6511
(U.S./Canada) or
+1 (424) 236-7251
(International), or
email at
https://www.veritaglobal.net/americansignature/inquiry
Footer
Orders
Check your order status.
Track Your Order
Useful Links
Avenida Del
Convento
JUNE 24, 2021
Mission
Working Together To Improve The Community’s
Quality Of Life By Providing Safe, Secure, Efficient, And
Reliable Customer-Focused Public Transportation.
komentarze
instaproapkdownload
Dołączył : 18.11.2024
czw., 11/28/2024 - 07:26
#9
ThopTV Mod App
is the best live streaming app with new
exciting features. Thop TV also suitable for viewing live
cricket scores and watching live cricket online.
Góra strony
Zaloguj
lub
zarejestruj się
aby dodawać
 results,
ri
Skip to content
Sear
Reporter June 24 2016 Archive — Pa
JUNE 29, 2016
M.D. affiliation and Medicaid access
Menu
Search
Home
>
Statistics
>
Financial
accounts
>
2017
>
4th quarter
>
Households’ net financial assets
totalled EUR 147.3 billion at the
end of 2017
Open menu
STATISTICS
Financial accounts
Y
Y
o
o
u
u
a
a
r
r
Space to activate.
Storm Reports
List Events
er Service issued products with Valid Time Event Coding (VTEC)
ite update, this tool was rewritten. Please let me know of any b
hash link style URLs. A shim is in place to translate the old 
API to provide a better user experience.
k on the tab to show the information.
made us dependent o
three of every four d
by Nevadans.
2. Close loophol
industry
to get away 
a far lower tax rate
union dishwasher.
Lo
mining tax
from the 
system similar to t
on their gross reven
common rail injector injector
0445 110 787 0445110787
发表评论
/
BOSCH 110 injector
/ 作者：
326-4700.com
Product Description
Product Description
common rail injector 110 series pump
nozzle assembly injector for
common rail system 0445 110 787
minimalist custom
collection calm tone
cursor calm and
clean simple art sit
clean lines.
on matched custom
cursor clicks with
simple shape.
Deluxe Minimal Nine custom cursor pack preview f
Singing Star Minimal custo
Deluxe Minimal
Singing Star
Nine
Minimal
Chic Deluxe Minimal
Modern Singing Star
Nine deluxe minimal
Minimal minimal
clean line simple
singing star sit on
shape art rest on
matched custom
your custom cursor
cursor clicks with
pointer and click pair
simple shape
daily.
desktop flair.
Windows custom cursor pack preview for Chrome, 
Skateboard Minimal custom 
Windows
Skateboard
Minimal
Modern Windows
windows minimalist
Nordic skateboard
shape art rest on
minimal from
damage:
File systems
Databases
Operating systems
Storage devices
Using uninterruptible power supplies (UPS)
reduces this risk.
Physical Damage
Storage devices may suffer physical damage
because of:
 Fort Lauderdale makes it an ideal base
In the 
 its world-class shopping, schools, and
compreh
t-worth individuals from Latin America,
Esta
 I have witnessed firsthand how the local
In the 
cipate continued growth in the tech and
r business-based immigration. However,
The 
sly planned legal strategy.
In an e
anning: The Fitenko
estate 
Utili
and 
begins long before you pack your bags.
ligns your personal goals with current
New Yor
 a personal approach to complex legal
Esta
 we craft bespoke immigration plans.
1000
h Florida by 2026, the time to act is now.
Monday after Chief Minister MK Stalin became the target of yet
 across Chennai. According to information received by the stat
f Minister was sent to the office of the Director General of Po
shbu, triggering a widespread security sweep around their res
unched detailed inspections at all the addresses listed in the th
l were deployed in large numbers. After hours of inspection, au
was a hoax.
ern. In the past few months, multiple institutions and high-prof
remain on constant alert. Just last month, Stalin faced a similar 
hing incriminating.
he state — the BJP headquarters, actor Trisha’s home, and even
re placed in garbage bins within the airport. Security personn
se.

__WORK TASK__
Each entry above needs to be duplicated exactly.

__SOLUTION BELOW__
6511
(U.S./Canada) or
+1 (424) 236-7251
(International), or
email at
https://www.veritaglobal.net/americansignature/inquiry
Footer
Orders
Check your order status.
Track Your Order
Useful Links
Avenida Del
Convento
JUNE 24, 2021
Mission
Working Together To Improve The Community’s
Quality Of Life By Providing Safe, Secure, Efficient, And
Reliable Customer-Focused Public Transportation.
komentarze
instaproapkdownload
Dołączył : 18.11.2024
czw., 11/28/2024 - 07:26
#9
ThopTV Mod App
is the best live streaming app with new
exciting features. Thop TV also suitable for viewing live
cricket scores and watching live cricket online.
Góra strony
Zaloguj
lub
zarejestruj się
aby dodawać
 results,
ri
Skip to content
Sear
Reporter June 24 2016 Archive — Pa
JUNE 29, 2016
M.D. affiliation and Medicaid access
Menu
Search
Home
>
Statistics
>
Financial
accounts
>
2017
>
4th quarter
>
Households’ net financial assets
totalled EUR 147.3 billion at the
end of 2017
Open menu
STATISTICS
Financial accounts
Y
Y
o
o
u
u
a
a
r
r
Space to activate.
Storm Reports
List Events
er Service issued products with Valid Time Event Coding (VTEC)
ite update, this tool was rewritten. Please let me know of any b
hash link style URLs. A shim is in place to translate the old 
API to provide a better user experience.
k on the tab to show the information.
made us dependent o
three of every four d
by Nevadans.
2. Close loophol
industry
to get away 
a far lower tax rate
union dishwasher.
Lo
mining tax
from the 
system similar to t
on their gross reven
common rail injector injector
0445 110 787 0445110787
发表评论
/
BOSCH 110 injector
/ 作者：
326-4700.com
Product Description
Product Description
common rail injector 110 series pump
nozzle assembly injector for
common rail system 0445 110 787
minimalist custom
collection calm tone
cursor calm and
clean simple art sit
clean lines.
on matched custom
cursor clicks with
simple shape.
Deluxe Minimal Nine custom cursor pack preview f
Singing Star Minimal custo
Deluxe Minimal
Singing Star
Nine
Minimal
Chic Deluxe Minimal
Modern Singing Star
Nine deluxe minimal
Minimal minimal
clean line simple
singing star sit on
shape art rest on
matched custom
your custom cursor
cursor clicks with
pointer and click pair
simple shape
daily.
desktop flair.
Windows custom cursor pack preview for Chrome, 
Skateboard Minimal custom 
Windows
Skateboard
Minimal
Modern Windows
windows minimalist
Nordic skateboard
shape art rest on
minimal from
damage:
File systems
Databases
Operating systems
Storage devices
Using uninterruptible power supplies (UPS)
reduces this risk.
Physical Damage
Storage devices may suffer physical damage
because of:
 Fort Lauderdale makes it an ideal base
In the 
 its world-class shopping, schools, and
compreh
t-worth individuals from Latin America,
Esta
 I have witnessed firsthand how the local
In the 
cipate continued growth in the tech and
r business-based immigration. However,
The 
sly planned legal strategy.
In an e
anning: The Fitenko
estate 
Utili
and 
begins long before you pack your bags.
ligns your personal goals with current
New Yor
 a personal approach to complex legal
Esta
 we craft bespoke immigration plans.
1000
h Florida by 2026, the time to act is now.
Monday after Chief Minister MK Stalin became the target of yet
 across Chennai. According to information received by the stat
f Minister was sent to the office of the Director General of Po
shbu, triggering a widespread security sweep around their res
unched detailed inspections at all the addresses listed in the th
l were deployed in large numbers. After hours of inspection, au
was a hoax.
ern. In the past few months, multiple institutions and high-prof
remain on constant alert. Just last month, Stalin faced a similar 
hing incriminating.
he state — the BJP headquarters, actor Trisha’s home, and even
re placed in garbage bins within the airport. Security personn
se.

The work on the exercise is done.